13. Cumpre decidir.
- 2.FUNDAMENTAÇÃO
- 2.1.O recurso de revista a que alude o n.º 1, do artigo 150.º do CPTA, que se consubstancia na consagração de um duplo grau de recurso jurisdicional, ainda que apenas em casos excepcionais, tem por objectivo facilitar a intervenção do STA naquelas situações em que a questão a apreciar assim o imponha, devido à sua relevância jurídica ou social e quando a admissão do recurso seja claramente necessária para uma melhor aplicação do direito.
Por outro lado, se atendermos à forma como o Legislador delineou o recurso de revista, em especial, se olharmos aos pressupostos que condicionam a sua admissibilidade, temos de concluir que
o mesmo é de natureza excepcional, não correspondendo à introdução generalizada de uma nova instância de recurso, na medida em que das decisões proferidas pelos TCA’s em sede de recurso não cabe, em regra, recurso de revista para o STA.
Temos assim, que de acordo com o já exposto, a intervenção do STA só se justificará em matérias de maior importância sob pena de se generalizar este recurso de revista o que, se acontecesse, não deixaria de se mostrar desconforme com os fins obtidos em vista pelo Legislador (cfr., a “Exposição de Motivos”, do CPTA).
Vejamos, então.
2.2. Como resulta dos autos, o Acórdão recorrido veio sufragar a decisão do TAF de Viseu, de 25-07-2008, que julgou improcedente a acção administrativa especial de impugnação de acto administrativo contra o INGA – Instituto Nacional de Intervenção e Garantia Agrícola, na qual o Recorrente pede “ a declaração de nulidade do acto impugnado ou a respectiva anulação”, consistindo o acto impugnado na decisão final proferida em 29 de Julho de 2004, no processo administrativo n.º 0062/1996, pelo Presidente e um Vogal do Conselho de Administração do INGA, “determinando a reposição voluntária da quantia de € 773.997,30 (…)”(cfr.fls 334).

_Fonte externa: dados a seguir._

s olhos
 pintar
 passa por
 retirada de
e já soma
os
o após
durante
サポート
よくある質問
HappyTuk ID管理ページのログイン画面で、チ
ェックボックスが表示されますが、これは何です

Para assim decidir o TCA Norte teve por improcedente a alegação do ora Recorrente, assim não aderindo à argumentação por ele expendida e que visava a revogação da já referida sentença do TAF de Viseu.
Já a Recorrente, insatisfeita com o decidido no Acórdão em crise, dele vem interpor recurso de revista, essencialmente por entender que este violou o art.º 40.º do Decreto-Lei n.º 155/92, de 28.7, bem como o artigo 3.º do Regulamento (CEE) n.º 2988/95, ao se ter considerado que a obrigação de reposição e o procedimento administrativo não estariam prescritas, salientando, ainda, que a questão da prescrição deverá ser sujeita a reenvio para o TJC.

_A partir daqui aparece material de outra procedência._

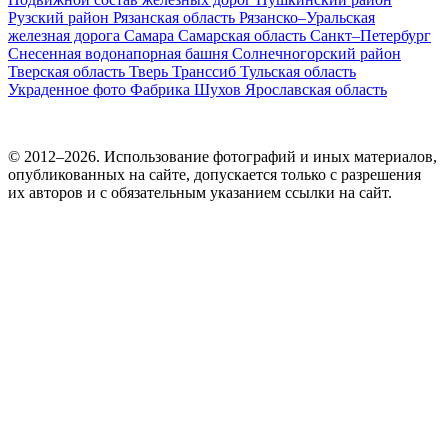
Рузский район
Рязанская область
Рязанско–Уральская
железная дорога
Самара
Самарская область
Санкт–Петербург
Снесенная водонапорная башня
Солнечногорский район
Тверская область
Тверь
Транссиб
Тульская область
Украденное фото
Фабрика
Шухов
Ярославская область
© 2012–2026. Использование фотографий и иных материалов,
опубликованных на сайте, допускается только с разрешения
их авторов и c обязательным указанием ссылки на сайт.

Ora, contra o que sustenta o Recorrente, da argumentação expandida pelo TCA não se evidencia que a pronúncia emitida no Acórdão recorrido enferme de erro grosseiro, antes se inserindo o decidido na 2ª instância no espectro das soluções jurídicas plausíveis para as questões sobre que se debruçou, indicando-se, inclusivamente, no Acórdão recorrido, jurisprudência deste STA sobre a questão do prazo de prescrição das dívidas resultantes das ajudas comunitárias indevidamente recebidas, com o que afastada fica a possibilidade de fazer ancorar a admissão da revista numa hipotética necessidade de melhor aplicação do direito.
Acresce que também não se vislumbra uma particular relevância social nas questões suscitadas pela Recorrente em sede de revista, não se surpreendendo, no caso dos autos, um interesse comunitário que, pela sua peculiar importância, pudesse levar, por si só, à admissão de revista, já que os interesses em jogo não ultrapassam significativamente os limites do caso concreto.

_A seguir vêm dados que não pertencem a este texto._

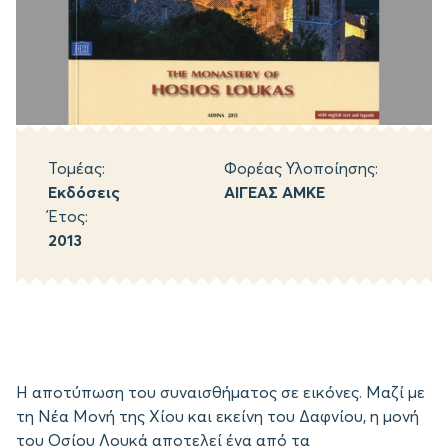
Τομέας:
Φορέας Υλοποίησης:
Εκδόσεις
ΑΙΓΕΑΣ ΑΜΚΕ
Έτος:
2013
Η αποτύπωση του συναισθήματος σε εικόνες. Μαζί με
τη Νέα Μονή της Χίου και εκείνη του Δαφνίου, η μονή
του Οσίου Λουκά αποτελεί ένα από τα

Por outro lado, a resolução das questões ora levantadas não requer um esforço interpretativo particularmente acentuado, antes apresentando um grau de dificuldade que não ultrapassa o que é normal das controvérsias judiciárias, o que afasta a sua especial relevância jurídica.
Finalmente, importa assinalar que a argumentação aduzida pela Recorrente no tocante ao reenvio, não justifica, de per si, a eventual admissão da revista, dado o que já anteriormente se expôs, sendo que, por outro lado, esta “formação” apenas se pronuncia quanto à admissão ou não admissão da revista, como, aliás, decorre do nº 5, do artigo 150º do CPTA.
É, assim, de concluir que, no caso dos autos, não se verificam os pressupostos de admissão da revista.